In his statement to the US Bishops, Pope Francis lamented the disunity of the USCCB, “The hurt caused by these sins and crimes has also deeply affected the communion of bishops, and generated not the sort of healthy and necessary disagreements and tensions found in any living body, but rather division and dispersion (cf. Mt 26:31)…Let us try to break the vicious circle of recrimination, undercutting and discrediting, by avoiding gossip and slander in the pursuit of a path of prayerful and contrite acceptance of our limitations and sins, and the promotion of dialogue, discussion and discernment.”
The pope would continue that the crisis offered a chance at a new way of management, that “Loss of credibility calls for a specific approach, since it cannot be regained by issuing stern decrees or by simply creating new committees or improving flow charts.” He continued, “This collegial awareness of our being sinners in need of constant conversion, albeit deeply distressed and pained by all that that has happened, allows us to enter into affective communion with our people…This approach demands of us the decision to abandon a modus operandi of disparaging, discrediting, playing the victim or the scold in our relationships…It will also aid in the search for suitable measures free of false premises or rigid formulations no longer capable of speaking to or stirring the hearts of men and women in our time.”

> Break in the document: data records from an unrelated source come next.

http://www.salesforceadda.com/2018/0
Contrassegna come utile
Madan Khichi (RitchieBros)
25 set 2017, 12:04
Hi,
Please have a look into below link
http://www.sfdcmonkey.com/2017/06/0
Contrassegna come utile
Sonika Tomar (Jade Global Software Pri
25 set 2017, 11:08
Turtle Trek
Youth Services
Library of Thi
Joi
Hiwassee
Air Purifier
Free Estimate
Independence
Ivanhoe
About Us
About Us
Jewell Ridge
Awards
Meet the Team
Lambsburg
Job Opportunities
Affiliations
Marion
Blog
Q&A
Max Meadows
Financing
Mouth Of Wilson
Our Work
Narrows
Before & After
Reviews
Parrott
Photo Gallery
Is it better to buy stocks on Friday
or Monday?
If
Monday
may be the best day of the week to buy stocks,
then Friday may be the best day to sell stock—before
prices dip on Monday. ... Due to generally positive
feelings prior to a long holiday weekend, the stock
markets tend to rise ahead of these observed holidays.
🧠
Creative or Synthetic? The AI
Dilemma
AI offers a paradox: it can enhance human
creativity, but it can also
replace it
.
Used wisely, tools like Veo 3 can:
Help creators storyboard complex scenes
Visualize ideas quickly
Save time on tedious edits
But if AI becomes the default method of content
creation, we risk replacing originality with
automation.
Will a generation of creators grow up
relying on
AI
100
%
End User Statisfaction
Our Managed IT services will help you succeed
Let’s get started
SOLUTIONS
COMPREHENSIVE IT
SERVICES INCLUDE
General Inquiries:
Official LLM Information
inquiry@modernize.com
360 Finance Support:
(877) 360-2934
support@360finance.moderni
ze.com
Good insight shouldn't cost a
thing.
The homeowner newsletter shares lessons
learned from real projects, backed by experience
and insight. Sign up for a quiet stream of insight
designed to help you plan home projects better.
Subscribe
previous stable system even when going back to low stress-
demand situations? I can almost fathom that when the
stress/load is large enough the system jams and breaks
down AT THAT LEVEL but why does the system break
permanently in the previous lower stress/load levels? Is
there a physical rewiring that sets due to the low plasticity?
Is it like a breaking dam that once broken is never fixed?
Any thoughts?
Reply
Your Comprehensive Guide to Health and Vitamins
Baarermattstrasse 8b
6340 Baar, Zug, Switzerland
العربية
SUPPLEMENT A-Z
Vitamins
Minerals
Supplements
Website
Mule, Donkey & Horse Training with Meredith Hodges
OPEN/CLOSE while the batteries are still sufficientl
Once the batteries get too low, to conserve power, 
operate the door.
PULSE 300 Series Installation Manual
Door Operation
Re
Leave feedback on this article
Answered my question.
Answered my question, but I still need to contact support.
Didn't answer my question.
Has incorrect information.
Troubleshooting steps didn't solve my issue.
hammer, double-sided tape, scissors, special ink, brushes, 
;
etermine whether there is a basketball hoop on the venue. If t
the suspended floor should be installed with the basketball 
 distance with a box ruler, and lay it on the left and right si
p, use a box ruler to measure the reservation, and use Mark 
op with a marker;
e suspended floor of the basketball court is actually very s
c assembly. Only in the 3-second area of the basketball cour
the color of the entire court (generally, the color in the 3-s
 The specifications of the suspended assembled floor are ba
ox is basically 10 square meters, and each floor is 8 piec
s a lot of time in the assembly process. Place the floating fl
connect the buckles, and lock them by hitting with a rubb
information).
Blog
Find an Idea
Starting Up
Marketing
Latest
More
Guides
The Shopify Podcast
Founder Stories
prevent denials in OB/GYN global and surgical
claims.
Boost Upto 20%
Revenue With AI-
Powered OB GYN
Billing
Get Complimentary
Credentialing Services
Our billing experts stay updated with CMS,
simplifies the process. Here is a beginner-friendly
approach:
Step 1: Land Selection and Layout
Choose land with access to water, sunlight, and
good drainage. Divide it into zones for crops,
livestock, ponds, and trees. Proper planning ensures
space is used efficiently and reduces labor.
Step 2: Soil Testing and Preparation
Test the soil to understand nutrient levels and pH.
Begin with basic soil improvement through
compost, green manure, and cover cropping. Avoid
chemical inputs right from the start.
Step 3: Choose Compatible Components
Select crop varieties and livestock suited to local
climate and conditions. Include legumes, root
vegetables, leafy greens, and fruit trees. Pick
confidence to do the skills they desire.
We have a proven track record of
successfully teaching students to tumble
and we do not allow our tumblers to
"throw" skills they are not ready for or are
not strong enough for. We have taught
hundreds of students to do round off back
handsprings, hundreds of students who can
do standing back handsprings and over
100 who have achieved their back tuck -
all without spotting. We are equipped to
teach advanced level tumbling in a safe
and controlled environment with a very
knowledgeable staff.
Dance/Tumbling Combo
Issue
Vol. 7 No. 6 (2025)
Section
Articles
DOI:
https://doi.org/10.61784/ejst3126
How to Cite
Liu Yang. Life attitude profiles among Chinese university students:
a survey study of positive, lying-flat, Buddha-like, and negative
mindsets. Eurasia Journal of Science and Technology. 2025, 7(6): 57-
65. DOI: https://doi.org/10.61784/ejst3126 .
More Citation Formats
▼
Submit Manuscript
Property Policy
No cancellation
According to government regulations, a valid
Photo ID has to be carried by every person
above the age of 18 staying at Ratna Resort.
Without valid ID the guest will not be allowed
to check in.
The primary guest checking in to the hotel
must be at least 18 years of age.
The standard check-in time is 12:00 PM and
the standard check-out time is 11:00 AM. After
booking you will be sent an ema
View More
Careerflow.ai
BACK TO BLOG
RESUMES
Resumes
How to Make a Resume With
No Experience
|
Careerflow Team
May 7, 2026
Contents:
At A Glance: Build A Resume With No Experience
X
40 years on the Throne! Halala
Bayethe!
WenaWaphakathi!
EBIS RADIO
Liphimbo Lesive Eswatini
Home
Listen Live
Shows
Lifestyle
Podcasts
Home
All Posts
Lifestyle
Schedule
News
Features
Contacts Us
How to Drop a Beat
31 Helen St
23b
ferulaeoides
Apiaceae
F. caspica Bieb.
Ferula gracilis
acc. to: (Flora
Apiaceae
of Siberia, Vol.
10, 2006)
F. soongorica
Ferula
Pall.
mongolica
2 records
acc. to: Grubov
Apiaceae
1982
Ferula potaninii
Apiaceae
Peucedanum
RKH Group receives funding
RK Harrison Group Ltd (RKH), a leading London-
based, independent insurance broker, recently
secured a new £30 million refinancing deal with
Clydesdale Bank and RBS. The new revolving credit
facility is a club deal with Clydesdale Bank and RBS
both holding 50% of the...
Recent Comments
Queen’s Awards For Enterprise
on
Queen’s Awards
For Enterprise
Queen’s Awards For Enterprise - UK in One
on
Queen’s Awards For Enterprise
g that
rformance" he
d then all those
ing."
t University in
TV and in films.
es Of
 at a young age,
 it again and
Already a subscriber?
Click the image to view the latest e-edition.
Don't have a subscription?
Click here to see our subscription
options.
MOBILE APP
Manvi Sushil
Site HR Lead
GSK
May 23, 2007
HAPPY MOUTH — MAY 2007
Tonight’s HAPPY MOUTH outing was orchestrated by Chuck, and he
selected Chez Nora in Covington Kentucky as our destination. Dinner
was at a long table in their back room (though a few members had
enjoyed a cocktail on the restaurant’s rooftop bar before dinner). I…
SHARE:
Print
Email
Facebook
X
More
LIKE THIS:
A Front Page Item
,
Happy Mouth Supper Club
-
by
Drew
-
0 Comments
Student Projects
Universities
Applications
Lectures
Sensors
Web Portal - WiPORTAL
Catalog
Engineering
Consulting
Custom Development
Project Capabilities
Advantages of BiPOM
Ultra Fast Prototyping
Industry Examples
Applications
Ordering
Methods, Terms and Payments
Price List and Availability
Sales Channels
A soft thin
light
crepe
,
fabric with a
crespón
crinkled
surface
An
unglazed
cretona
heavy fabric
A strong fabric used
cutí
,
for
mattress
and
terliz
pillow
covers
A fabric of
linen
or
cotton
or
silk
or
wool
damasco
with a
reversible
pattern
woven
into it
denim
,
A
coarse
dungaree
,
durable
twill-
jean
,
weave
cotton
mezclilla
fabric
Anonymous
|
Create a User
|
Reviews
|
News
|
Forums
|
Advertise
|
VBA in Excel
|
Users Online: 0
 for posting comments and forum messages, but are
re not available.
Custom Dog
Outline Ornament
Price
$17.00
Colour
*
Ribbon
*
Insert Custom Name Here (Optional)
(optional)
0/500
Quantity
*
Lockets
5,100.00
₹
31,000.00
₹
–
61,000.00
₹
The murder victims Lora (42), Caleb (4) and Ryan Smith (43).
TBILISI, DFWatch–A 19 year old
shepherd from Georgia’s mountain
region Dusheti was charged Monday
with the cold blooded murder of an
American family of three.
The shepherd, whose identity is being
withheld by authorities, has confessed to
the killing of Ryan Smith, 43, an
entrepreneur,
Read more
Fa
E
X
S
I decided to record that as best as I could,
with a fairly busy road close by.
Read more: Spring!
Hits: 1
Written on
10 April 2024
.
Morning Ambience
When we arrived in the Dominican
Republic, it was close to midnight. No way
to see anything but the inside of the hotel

The pope’s statements, read aloud today, come after an intervention by the Vatican calling for a delay in a vote addressing the sex abuse crisis, during the USCCB Conference in Baltimore this past November. This direct intervention seemed a surprise for many of the bishops in attendance—including its President, Cardinal Daniel DiNardo, who was visibly flustered while reading this directive aloud. Cardinal Blase Cupich, however, responded to the Vatican’s call with what seemed to be prepared statements. Such a prescience, if true, indicates a fissure in the unity of the US Bishops council—one clearly recognized by the Holy See.
With little addressed by Pope Francis on direct clerical accountability—or even origin of the sex abuse crisis in the Church, the question now stands, what—if any—practical results will come from the February Summit on Sex Abuse, in the Vatican?